Some of us have posted what we take in our signatures. If you are looking to manage your situation, do your research from our signatures. There is no cure for any AI disease that I know of. There are medications and supplements that can be taken to help you manage your symptoms. Research them your self then ask your Dr. if they will harm you.
Omega-3+, D3, Lipoic Acid, Carnitine, and inositol seem to be common to support your body. Add B12 for nerves. MTX and Plaq will suppress your immune system if you can take them. Others may or may not be useful in your situation.
I finally got diagnosed at a teaching/research hospital here in Iowa after doing the "specialist run-around" for 6 years.
I really recommend one if you have one in your area. I get the main dr and 1 or two other "learners'. They ask each other questions and discuss things and I feel actually work at trying to diagnose or resolve something. I've never felt they gave up on me or think my first stop should have the the psychologist. ;)
I was diagnosed by an immunologist. My ANA, SS-A and SS-B were soooooo high there was no doubt it was Sjogrens. I really makes me wonder about the other "specialists" I saw.

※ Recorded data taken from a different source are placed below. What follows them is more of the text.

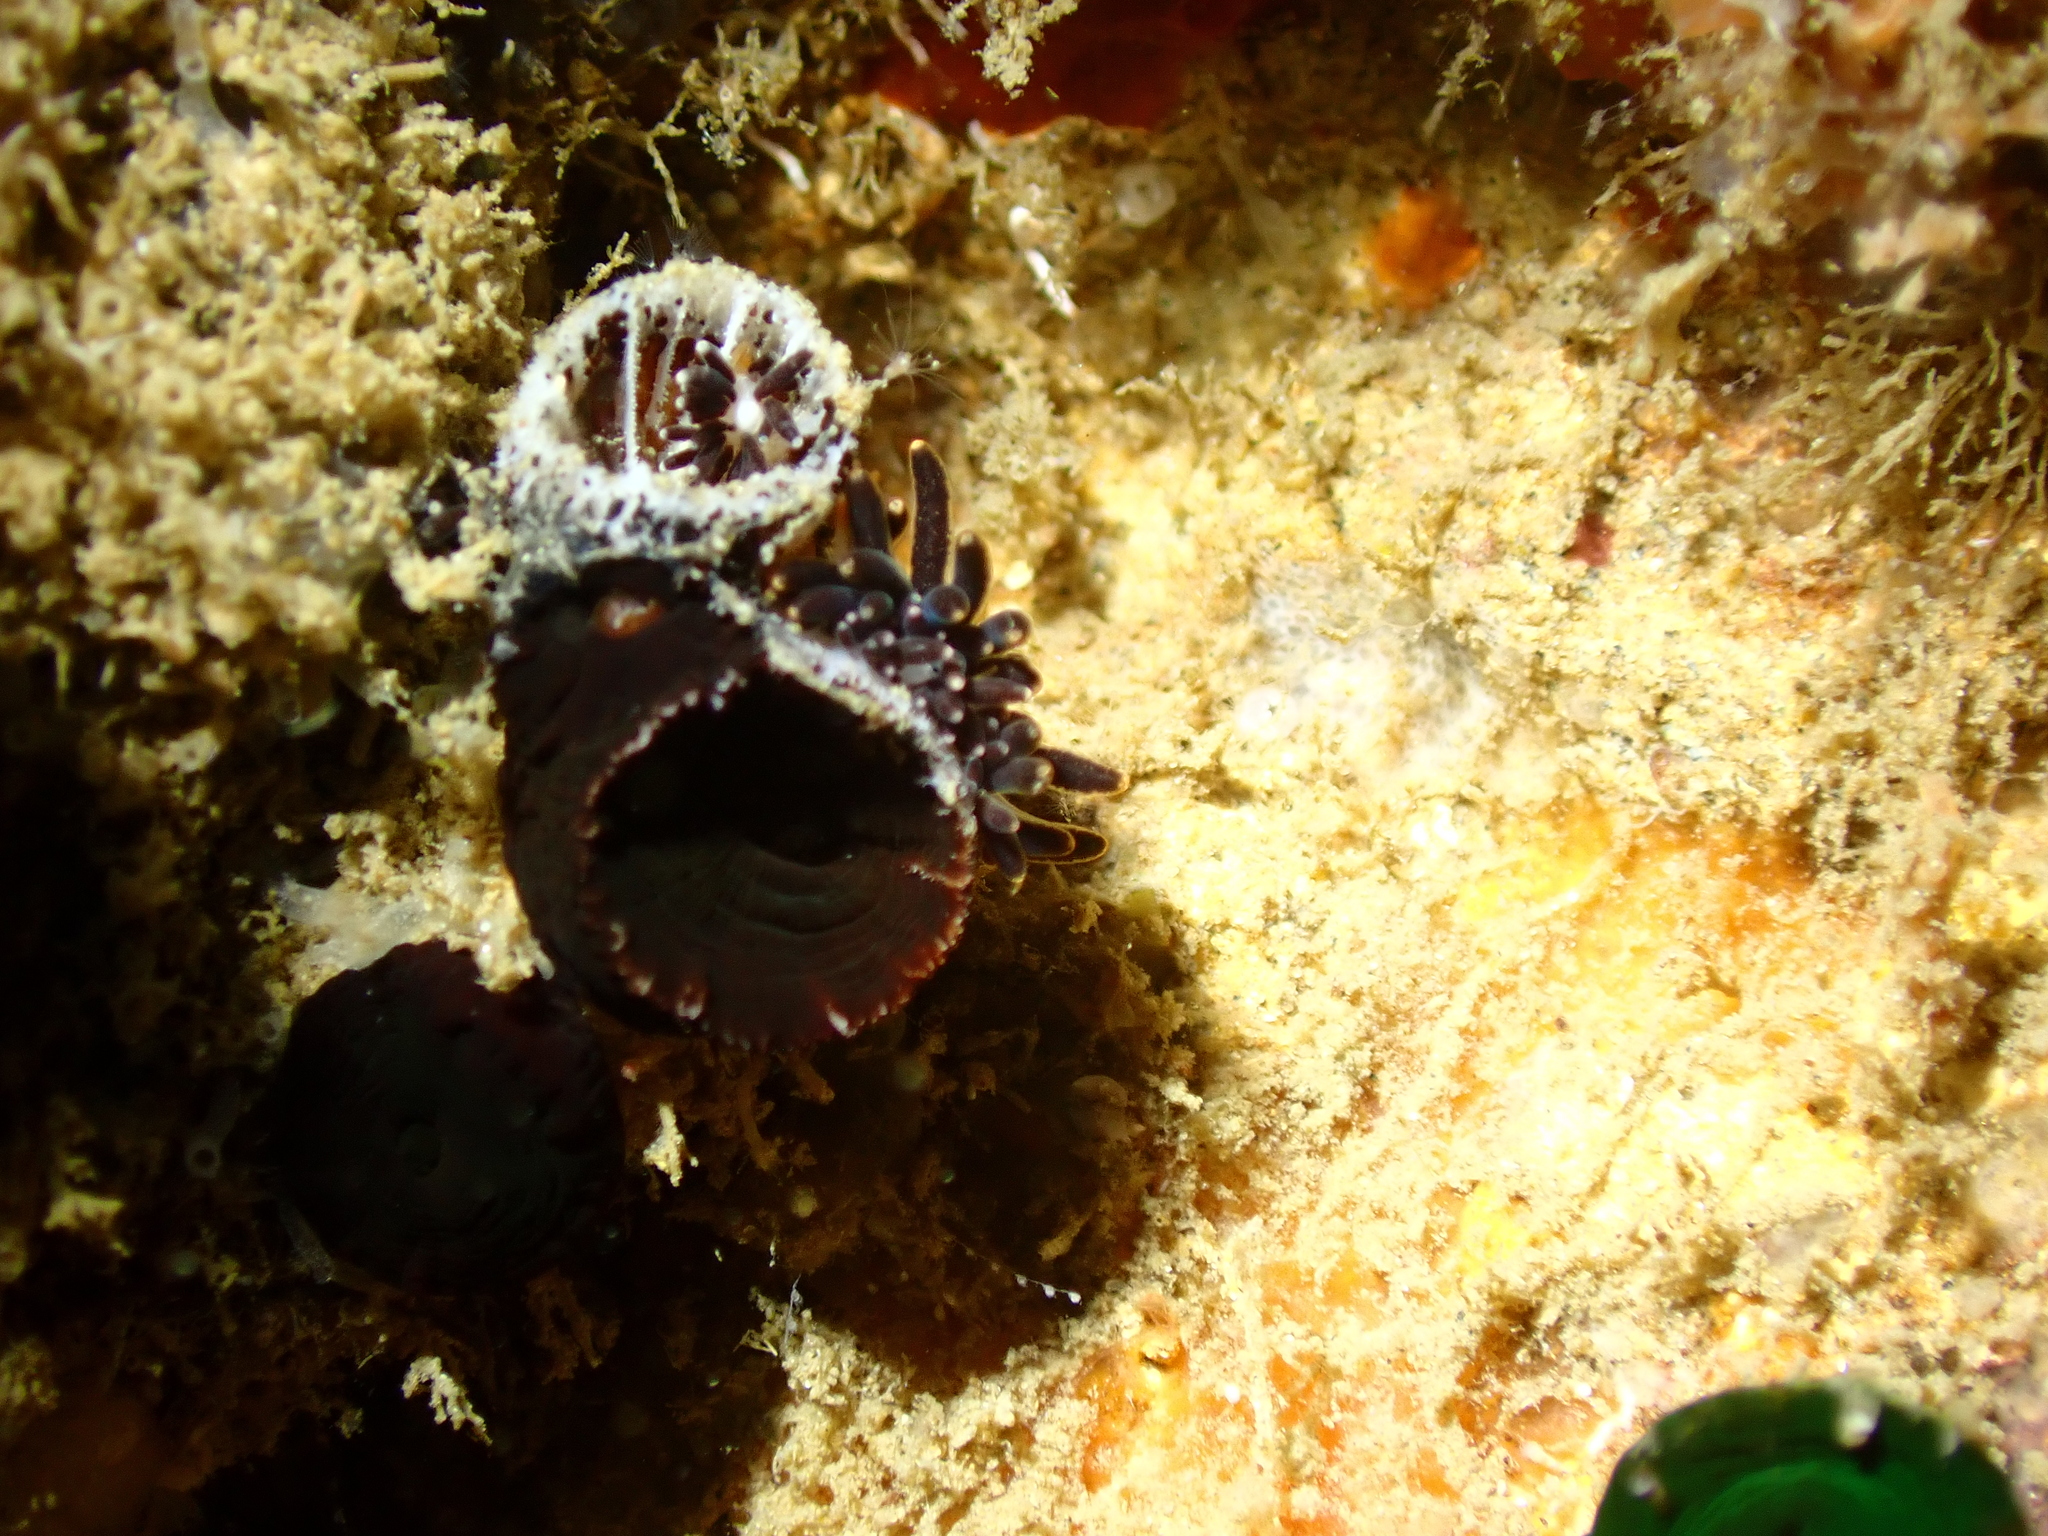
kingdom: Animalia
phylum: Mollusca
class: Gastropoda
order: Nudibranchia
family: Trinchesiidae
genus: Phestilla
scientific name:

You are not joined at the hip to a doctor. If he/she isn't helping, doesn't listen, doesn't like or answer questions or you feel you are not getting and help, SWITCH.
I have underactive thyroid too. But when 1st diagnosed, that got under control in 6 months. I get a TSH blood test every year for it to check. If your levels are not right, the dr should be working with you - trying different dosages and doing blood tests to get it level. You should not have to suffer the ups and downs of that too.
thanks everyone. I am being very stubborn with the docs and right now its a matter of what my insurance will allow. I for now take mostly just supplements I get from a naturopath doc i had back in AZ I take a multi vit, D3, B12, magnesium/taurine mix, flexeril, levothyroxine and a natural thyrosine complex (my thyroid gets crazy my body reacts when its still in the docs "norm") I feel good knowing that i am already doing some of the right things to manage my symptoms. I was on so many different meds and got off of all of them when docs said they were the cause. I did everything they said i needed to and only 1 doc did things to help. I seriously thought i was crazy until I started reading all the stuff here and realized I am NOT alone. I felt a peace today that I havent had since i started my fight. I am scared to death that its going to take me getting REALLY bad before i can get help with this. I live in KY and we have UK about 45 min away which is a GREAT teaching hospital plus i found a place a couple hours away that specializes with Sjogren's I am definatly on top in the research and I will take the advice here and keep going on head strong and make them work for me. I am so tired of feeling like crap all the time.
Thanks again everyone.
I got one other question for everyone. Every smyptom fits with this except my heart. I get weird heart beats or pounding and I have been tested and I have what they say is a begnin arythmia. Does anyone else have heart issues related to SJS? I know it can be from the thyroid but i was just curious.
A number of people have heart related problems on the forum. Maybe cremer(?) or JcBritguy(?) will talk about their issues.